| Your objective |
Reproduce word for word the part of the passage about H.B. Drake, shown below, that runs between "A few days later, Kathryn" and "Velma Jones Gibbs.", inclusive.

My father began telling me about one of his most beloved mentors, H.B. Drake. Dad was a dedicated Boy Scout and H.B. Drake was also a leader among Boy Scouts in Henderson County, and had a great influence on my father.
H.B. Drake died in World War II. His parents gave my father his Boy Scout uniform because they knew Dad would treasure it.
Dad said he wanted to give the uniform to Jeff Miller, H.B.’s nephew. H.B.’s other nephew, Patrick Drake, had the flag that draped his uncle’s casket.
A few days later, Kathryn Miller, H.B. Drake’s sister, spent a day with me going through a trunk that contained letters that her brother had written during the war, and his journal.

There were two Memorial Day stories that I struggled to write through tears. One of these was the following story on Harold B. “H.B.” Drake and the other was the story on the Gibbs brothers, Glenn and James. They were the brothers of another of my uncles, Howard Gibbs, who had married another of my father’s sisters, Velma Jones Gibbs.

The following article was published on the front page of the Hendersonville Times-News on Memorial Day – Monday, May 27, 2002. The photographs are not on the newspaper’s web site. The Henderson County Public Library in Hendersonville has microfilm of the newspaper where the photographs may be viewed.

The text of the newspaper article may also be viewed online at http://www.blueridgenow.com/article/20020527/NEWS/205270301

Well, well, imagine that, it’s my birthday and me 27 years old today and what did I do but get up at 0630. Yep, we had a late briefing, took off 0930 and up to Northern Italy again. Picked up some flak, not bad, only about four holes. – 2nd Lt. H.B. Drake, 1944
Harold Bertram Drake never got to see a 28th birthday. He wrote about how his B-24 bomber got shot up on a mission June 5, 1944. Eleven days later, on June 16, his plane was shot down.

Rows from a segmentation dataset
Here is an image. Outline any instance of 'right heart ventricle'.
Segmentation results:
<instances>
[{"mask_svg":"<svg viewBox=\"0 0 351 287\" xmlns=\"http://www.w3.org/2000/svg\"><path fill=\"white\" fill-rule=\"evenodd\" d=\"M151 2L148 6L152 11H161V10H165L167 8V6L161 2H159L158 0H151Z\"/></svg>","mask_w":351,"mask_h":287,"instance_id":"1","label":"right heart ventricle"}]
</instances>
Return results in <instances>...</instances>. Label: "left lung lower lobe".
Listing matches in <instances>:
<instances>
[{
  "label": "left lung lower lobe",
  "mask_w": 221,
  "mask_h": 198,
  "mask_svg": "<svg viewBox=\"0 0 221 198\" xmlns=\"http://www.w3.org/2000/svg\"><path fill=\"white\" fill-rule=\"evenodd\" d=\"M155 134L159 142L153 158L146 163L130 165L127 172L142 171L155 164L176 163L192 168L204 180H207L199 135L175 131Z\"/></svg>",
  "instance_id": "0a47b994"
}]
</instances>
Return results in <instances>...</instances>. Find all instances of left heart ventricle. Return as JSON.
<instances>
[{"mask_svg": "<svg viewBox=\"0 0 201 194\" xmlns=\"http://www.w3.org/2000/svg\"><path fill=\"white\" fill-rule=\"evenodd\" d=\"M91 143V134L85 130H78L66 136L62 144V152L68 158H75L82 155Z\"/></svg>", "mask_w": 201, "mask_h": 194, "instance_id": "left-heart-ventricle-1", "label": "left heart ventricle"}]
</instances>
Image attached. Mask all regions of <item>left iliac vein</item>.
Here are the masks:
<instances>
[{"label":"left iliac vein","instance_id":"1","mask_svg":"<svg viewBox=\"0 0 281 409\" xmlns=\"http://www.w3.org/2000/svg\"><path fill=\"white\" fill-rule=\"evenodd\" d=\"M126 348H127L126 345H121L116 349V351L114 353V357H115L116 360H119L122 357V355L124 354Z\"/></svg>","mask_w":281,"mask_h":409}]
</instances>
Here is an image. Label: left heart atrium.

| Task response |
A few days later, Kathryn Miller, H.B. Drake’s sister, spent a day with me going through a trunk that contained letters that her brother had written during the war, and his journal.

There were two Memorial Day stories that I struggled to write through tears. One of these was the following story on Harold B. “H.B.” Drake and the other was the story on the Gibbs brothers, Glenn and James. They were the brothers of another of my uncles, Howard Gibbs, who had married another of my father’s sisters, Velma Jones Gibbs.